_Passage_:
Funds have also been allocated for efforts at public health response, mitigation, and prevention undertakings. This includes vaccination initiatives, testing, public communication efforts, and allocation even for mental health services.
There are also funds allowed for education, general infrastructure, housing, human services, and the enhancement of art, culture, and tourism.
States Stimulus Check Initiatives With Support From Arpa Funds And Revenue Surplus
With states still holding on to surplus funds from COVID-19 federal support programs, several states comprising both Democratic and Republican administrations have gone in for measures that will mitigate a part of the effect of the high inflation on the residents. They have also been buoyed by surplus revenues generated by a strong collection in 2021.
California was among the first states to go in for stimulus check payments to support its residents. Democrat Governor Gavin Newsom signed the Golden State Stimulus Check I and II that gave wither $600 or $1,200 under the first installment and between $600 and $1,100 under the second.
Additionally, the governor has proposed a gas card worth $400 for each car registered in the state with each family capable of picking up a stimulus check for two cars maximum. The governor has also proposed transit cards for families and individuals who do not own cars.
Democrat Gov. David Ige of Hawaii proposed a $100 stimulus check which was later enhanced to $300 for families earning below $100,000 and $100 for the rest.
Georgia, a Republican-controlled state, has announced a one-off tax credit for 2020 and 2021. The revenue department of the state will credit the refunds automatically as tax filers send in their returns for 2021. The Georgia stimulus check comes to $250 for individual filers, $375 for heads of households, and $500 for married couples filing jointly.
Idaho’s Republican Gov. Brad Little has pushed through a measure to send tax rebates that comes to $75 for each taxpayer and dependent or 12% of the taxes paid for 2020, whichever is higher. To avail of the stimulus check, taxpayers have to be residents of the state for both 2020 and 2021 and have filed their tax returns for both years.
Maine Gov. Janet Mills, a Democrat, has pushed through legislation that will send an $850 direct stimulus check to tax filers. It is one of the most generous among state stimulus checks and had bipartisan support in the legislature.
New Mexico, controlled by the Democrats, moved legislative measures that include a child tax credit that is worth $175 a child, plus a one-off tax rebate of $50 for single filers and doubles that for married couples filing jointly.
Colorado has proposed a state stimulus check worth $400 to resident’s and Governor Jared Polis signed the bill in May. The exact amount will hinge on the total revenue earned by the state.
Delaware will also begin sending out stimulus checks worth $300 to residents who have filed their returns for 2020. Married couples filing jointly will receive $300 each.

_Data extract_:
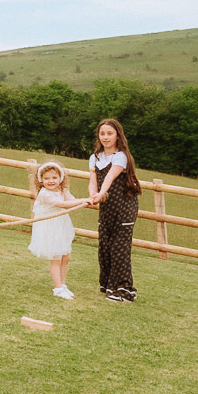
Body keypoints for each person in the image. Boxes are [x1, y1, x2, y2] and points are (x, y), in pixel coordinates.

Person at [88, 118, 143, 302]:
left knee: (119, 248)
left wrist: (101, 193)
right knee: (105, 246)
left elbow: (110, 177)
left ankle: (124, 290)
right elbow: (93, 181)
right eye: (102, 133)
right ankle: (108, 285)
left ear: (118, 135)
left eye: (109, 133)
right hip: (107, 208)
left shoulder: (121, 157)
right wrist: (93, 195)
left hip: (124, 207)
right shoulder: (94, 158)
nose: (105, 137)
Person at [28, 161, 92, 299]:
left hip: (62, 226)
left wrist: (87, 201)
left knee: (66, 257)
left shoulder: (62, 190)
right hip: (50, 228)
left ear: (60, 178)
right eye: (46, 178)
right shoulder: (44, 194)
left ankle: (63, 285)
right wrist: (84, 200)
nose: (51, 181)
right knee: (56, 258)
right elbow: (62, 204)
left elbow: (71, 200)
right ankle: (57, 289)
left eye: (54, 178)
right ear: (41, 180)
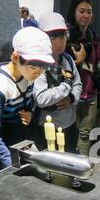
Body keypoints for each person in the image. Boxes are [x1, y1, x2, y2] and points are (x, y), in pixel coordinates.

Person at [0, 27, 55, 171]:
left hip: (24, 142)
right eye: (34, 65)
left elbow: (30, 102)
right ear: (15, 58)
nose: (39, 71)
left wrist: (30, 113)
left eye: (43, 66)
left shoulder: (28, 75)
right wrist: (10, 164)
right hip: (5, 149)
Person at [66, 0, 100, 156]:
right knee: (69, 133)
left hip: (90, 93)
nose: (86, 15)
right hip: (70, 94)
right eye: (81, 11)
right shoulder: (65, 36)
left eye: (89, 11)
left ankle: (81, 164)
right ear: (74, 12)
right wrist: (77, 61)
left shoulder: (93, 36)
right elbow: (58, 64)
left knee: (85, 133)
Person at [34, 12, 83, 153]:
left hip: (70, 123)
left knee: (71, 157)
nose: (58, 43)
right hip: (48, 126)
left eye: (62, 37)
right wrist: (66, 86)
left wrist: (71, 98)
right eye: (52, 38)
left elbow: (78, 84)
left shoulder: (67, 59)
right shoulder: (38, 64)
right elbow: (41, 98)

_Problem 1_: Please copy the passage on state stimulus checks from "Additionally, the governor" to "and $500 for married couples filing jointly.", renaming "stimulus check" to "relief payment" everywhere it appears.
_Problem 2_: According to the passage on state stimulus checks, how much does the Georgia stimulus check pay heads of households?
_Problem 3_: Explain, using the passage on state stimulus checks, what has let several states adopt measures to ease the effect of high inflation on residents.

_Written response 1_:
Additionally, the governor has proposed a gas card worth $400 for each car registered in the state with each family capable of picking up a relief payment for two cars maximum. The governor has also proposed transit cards for families and individuals who do not own cars.
Democrat Gov. David Ige of Hawaii proposed a $100 relief payment which was later enhanced to $300 for families earning below $100,000 and $100 for the rest.
Georgia, a Republican-controlled state, has announced a one-off tax credit for 2020 and 2021. The revenue department of the state will credit the refunds automatically as tax filers send in their returns for 2021. The Georgia relief payment comes to $250 for individual filers, $375 for heads of households, and $500 for married couples filing jointly.

_Written response 2_: $375.

_Written response 3_: These states still hold surplus funds from COVID-19 federal support programs. They have also been buoyed by surplus revenues from a strong collection in 2021.